The rapid growth of number of hadronic states is a combinatorial effect.
We also point out that an upper limit on the excitation energy
of these quanta results in a maximum number of hadron states that can be
formed. According to this combinatorial saturation,
no more light-flavor
hadron resonances exist above a certain mass.
\end{abstract}
\pacs{14.20.-c, 14.40.-n, 12.40Yx, 12.40Nn}
}

In 1965 Hagedorn \cite{hagedorn} postulated that for large masses $m$ the
spectrum of hadrons grows exponentially, $\rho (m)\sim \exp \left(
m/T_{H} \right) $, where $T_{H}$, the Hagedorn temperature, is a scale
parameter. The hypothesis was based on the observation that at some point a
further increase of energy in $pp$ and $p\bar{p}$ collisions no longer
raises the temperature of the formed fireball, but results in more and more
particles being produced. Thus, there is a maximum temperature that a
hadronic system can achieve. The Statistical Bootstrap Model \cite{SBM1,SBM2}
predicted that asymptotic behavior, namely $\rho (m)\simeq cm^{a}\exp \left(
m/T_{H}\right) $, where $a$ is a negative power ($a\leq -5/2$ \cite
{SBM1}, or $a\leq -3$ \cite{SBM2}). The parameters of the asymptotic
spectrum are to be determined by comparing to the experimental mass spectra.
The fits of the sixties had a rather poor spectrum to their disposal,
sufficiently dense only in the range of masses up to $1$GeV, and sparse
above. Still, Hagedorn and Ranft \cite{HagRan} were able to fit the function
\begin{equation}
\rho _{HR}(m)=\frac{c}{\left( m^{2}+m_0^{2}\right) ^{5/4}}\exp
\left( m/T_{H}\right) ,  \label{rhoHR}
\end{equation}
with $m_0=0.5$GeV,
and got $T_{H}=160$MeV. Frautschi \cite{Frautschi} obtained similar values for
the Hagedorn temperature. Ever since it was believed that there is one
universal scale in the asymptotic spectrum of hadrons, and its value is
about $160$MeV. Meanwhile, the particle tables became more complete and
longer, with a total of 3182 light-flavor states (counting mesons, baryons,
and antibaryons with their spin and isospin degeneracies) compared to 1432
used in Ref. \cite{HagRan}. This allows for a much more stringent
verification of the Hagedorn hypothesis. We have done this, with surprising
results.

We have used the 1998 edition of the Particle Data Group tables \cite{PDG}.

▸ Work instruction 1
Could you condense the paragraph of the hadron spectrum passage that begins "In 1965 Hagedorn" into a short list that keeps its main facts?
▸ Work instruction 2
Can you write out the hadron spectrum passage word for word, from "In 1965 Hagedorn" to "experimental mass spectra."?
The material that follows has no connection to the hadron spectrum passage.

▸ Dataset section
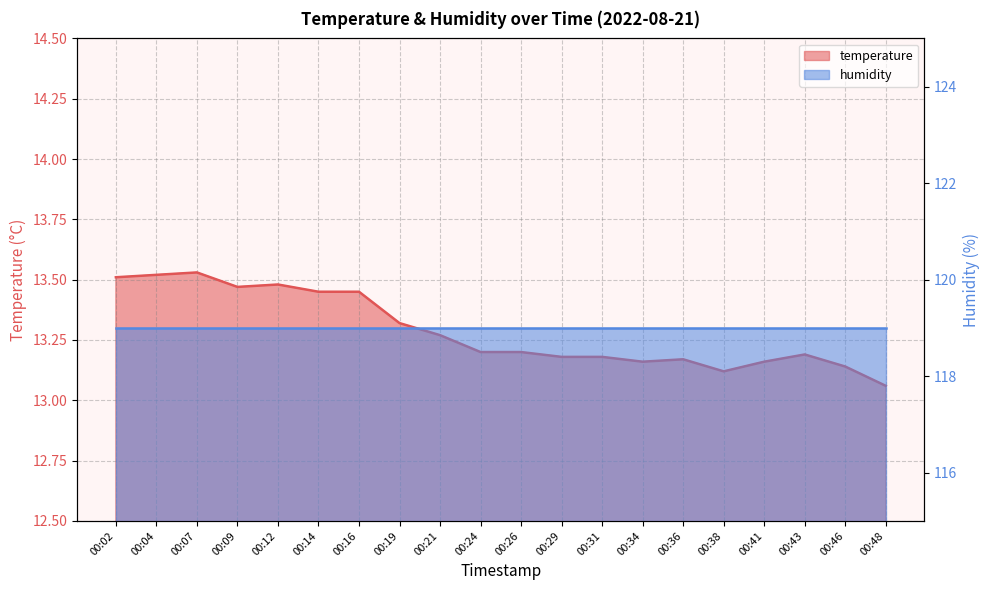

The chart shows a value of 6.3 at 00:21. True or false?

False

▸ Final answer 1
- In 1965 Hagedorn proposed that at large masses the hadron spectrum grows exponentially, ρ(m) ~ exp(m/T_H). T_H, the Hagedorn temperature, is a scale parameter.
- The idea rested on an observation: past a certain point, more energy in pp and p̄p collisions produces more particles instead of raising the fireball's temperature. This implies a maximum temperature for a hadronic system.
- The Statistical Bootstrap Model predicted ρ(m) ≃ c m^a exp(m/T_H), with a negative power a (a ≤ −5/2 or a ≤ −3).
- The parameters are set by fitting experimental mass spectra. In the sixties these spectra were dense only up to 1 GeV.
- Hagedorn and Ranft fitted a function with m₀ = 0.5 GeV and obtained T_H = 160 MeV. Frautschi found similar values.
- Since then, a single universal scale of about 160 MeV was believed to govern the asymptotic spectrum.
- Particle tables now list 3182 light-flavor states, compared with the 1432 used by Hagedorn and Ranft. This allows a much stricter test of the hypothesis, and that test gave surprising results.

▸ Final answer 2
In 1965 Hagedorn \cite{hagedorn} postulated that for large masses $m$ the
spectrum of hadrons grows exponentially, $\rho (m)\sim \exp \left(
m/T_{H} \right) $, where $T_{H}$, the Hagedorn temperature, is a scale
parameter. The hypothesis was based on the observation that at some point a
further increase of energy in $pp$ and $p\bar{p}$ collisions no longer
raises the temperature of the formed fireball, but results in more and more
particles being produced. Thus, there is a maximum temperature that a
hadronic system can achieve. The Statistical Bootstrap Model \cite{SBM1,SBM2}
predicted that asymptotic behavior, namely $\rho (m)\simeq cm^{a}\exp \left(
m/T_{H}\right) $, where $a$ is a negative power ($a\leq -5/2$ \cite
{SBM1}, or $a\leq -3$ \cite{SBM2}). The parameters of the asymptotic
spectrum are to be determined by comparing to the experimental mass spectra.